Zugleich führen Pandemien zu autoritären Versuchungen der Herrschenden, weil mit Hinweis auf die medizinische Lage Notmaßnahmen und diktatorische Anordnungen gesellschaftliche Zustimmung finden, die sonst nie Zustimmung fänden, und wie die Herrschenden so sind, sie haben es hinterher selten eilig, diese diktatorischen Vollmachten wieder abzugeben. Was wir aber zugleich auch lernen, nur so als ein Beispiel, ist, dass diese Vorstellung, und wir hatten sie doch irgendwie alle, diese Vorstellung, dass moderne Gesellschaften stabil sind, dass sie Sicherheit und Kontrolle bewahren, auf sehr wackeligen Beinen steht. Gewiss wussten wir, dass jeder einzelne von uns in schwierige Situationen kommen könnte, dass wir ins Elend rutschen könnten, dass wir krank werden könnten, dass wir einen Unfall haben könnten, aber die allermeisten von uns sind intuitiv doch immer davon ausgegangen, dass die staatlichen und gesellschaftlichen Institutionen die Kontrolle bewahren, es gab da schon so ein grundlegendes Sicherheitsgefühl, von der Art: Überfährt mich ein Auto, kann ich mich wenigstens auf beste Versorgung und eingespielte Abläufe verlassen. Chaotischen, gesellschaftlichen Kontrollverlust hatte praktisch niemand von uns erlebt, das ist für uns unvorstellbar - gewesen. Und das ist, mit bangem Blick auf Italien, nicht mehr so.
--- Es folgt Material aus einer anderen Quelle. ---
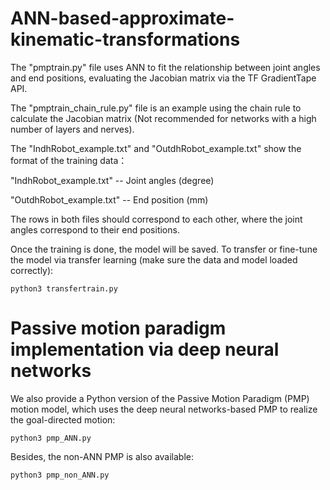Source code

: # ANN-based-approximate-kinematic-transformations

The "pmptrain.py" file uses ANN to fit the relationship between joint angles and end positions, evaluating the Jacobian matrix via the TF GradientTape API.


The "pmptrain_chain_rule.py" file is an example using the chain rule to calculate the Jacobian matrix (Not recommended for networks with a high number of layers and nerves).


The "IndhRobot_example.txt" and "OutdhRobot_example.txt" show the format of the training data：

"IndhRobot_example.txt" -- Joint angles (degree)

"OutdhRobot_example.txt" -- End position (mm)

The rows in both files should correspond to each other, where the joint angles correspond to their end positions.


Once the training is done, the model will be saved. To transfer or fine-tune the model via transfer learning (make sure the data and model loaded correctly):

    python3 transfertrain.py

# Passive motion paradigm implementation via deep neural networks
We also provide a Python version of the Passive Motion Paradigm (PMP) motion model, which uses the deep neural networks-based PMP to realize the goal-directed motion:

    python3 pmp_ANN.py

Besides, the non-ANN PMP is also available:

    python3 pmp_non_ANN.py
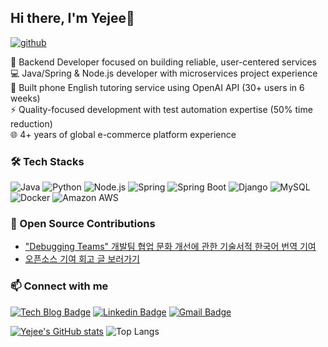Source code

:## Hi there, I'm Yejee👋

[![github](https://myhits.vercel.app/api/hit/https%3A%2F%2Fgithub.com%2Fhandyejee?color=green&label=github&size=small)](https://myhits.vercel.app)  

🚀 Backend Developer focused on building reliable, user-centered services  
💻 Java/Spring & Node.js developer with microservices project experience  
🤖 Built phone English tutoring service using OpenAI API (30+ users in 6 weeks)    
⚡ Quality-focused development with test automation expertise (50% time reduction)  
🌐 4+ years of global e-commerce platform experience  

### 🛠️ Tech Stacks 
![Java](https://img.shields.io/badge/Java-007396?style=flat-square&logo=Java&logoColor=white)
![Python](https://img.shields.io/badge/Python-3776AB?style=flat-square&logo=Python&logoColor=white)
![Node.js](https://img.shields.io/badge/Node.js-339933?style=flat-square&logo=Node.js&logoColor=white)
![Spring](https://img.shields.io/badge/Spring-6DB33F?style=flat-square&logo=Spring&logoColor=white)
![Spring Boot](https://img.shields.io/badge/Spring%20Boot-6DB33F?style=flat-square&logo=SpringBoot&logoColor=white)
![Django](https://img.shields.io/badge/Django-092E20?style=flat-square&logo=Django&logoColor=white)
![MySQL](https://img.shields.io/badge/MySQL-4479A1?style=flat-square&logo=MySQL&logoColor=white)
![Docker](https://img.shields.io/badge/Docker-2496ED?style=flat-square&logo=Docker&logoColor=white)
![Amazon AWS](https://img.shields.io/badge/Amazon%20AWS-232F3E?style=flat-square&logo=AWS&logoColor=white)

### 🌟 Open Source Contributions
- ["Debugging Teams" 개발팀 협업 문화 개선에 관한 기술서적 한국어 번역 기여](https://github.com/ita9naiwa/debuggingteams/pull/3) 
- [오픈소스 기여 회고 글 보러가기](https://livlogs.vercel.app/blog/retrospect/contributing_opensource) 

### 📫 Connect with me
[![Tech Blog Badge](http://img.shields.io/badge/-Tech%20blog-black?style=flat-square&logo=vercel&link=https://livlogs.vercel.app/)](https://livlogs.vercel.app/) [![Linkedin Badge](https://img.shields.io/badge/-LinkedIn-blue?style=flat-square&logo=Linkedin&logoColor=white&link=https://www.linkedin.com/in/yejee-son/)](https://www.linkedin.com/in/yejee-son)
 [![Gmail Badge](https://img.shields.io/badge/Gmail-d14836?style=flat-square&logo=Gmail&logoColor=white&link=mailto:handyejee14@gmail.com)](mailto:handyejee14@gmail.com)

      
[![Yejee's GitHub stats](https://github-readme-stats.vercel.app/api?username=handyejee&count_private=true)](https://github.com/handyejee/github-readme-stats)
![Top Langs](https://github-readme-stats.vercel.app/api/top-langs/?username=handyejee&layout=compact&hide=html)
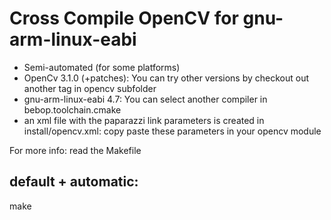 Cross Compile OpenCV for gnu-arm-linux-eabi
===========================================

 - Semi-automated (for some platforms)
 - OpenCv 3.1.0 (+patches): You can try other versions by checkout out another tag in opencv subfolder
 - gnu-arm-linux-eabi 4.7: You can select another compiler in bebop.toolchain.cmake
 - an xml file with the paparazzi link parameters is created in install/opencv.xml: copy paste these parameters in your opencv module

For more info: read the Makefile


default + automatic:
-------------------

  make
Wir sehen auch viele Kleinigkeiten, die uns sonst nie aufgefallen wären, etwa, dass man praktisch keinen Raum verlassen kann, ohne eine Türklinke zu berühren. Wir sehen, wie wichtig für manche von uns diese informellen, losen Begegnungen mit Menschen sind, mit denen wir nicht wirklich eng befreundet sind - und andere sehen vielleicht auch, wie wenig sie diese Begegnungen benötigen. Manchmal denke ich mir, das ist ein ganz interessantes Gesellschaftsexperiment, in dem wir da sind, aus einer Beobachterposition kann man es mit Staunen verfolgen, nur, dass wir in dieser Situation als Menschen die erstaunliche Eigenschaft haben, die Beobachter und die Laborratten zugleich zu sein.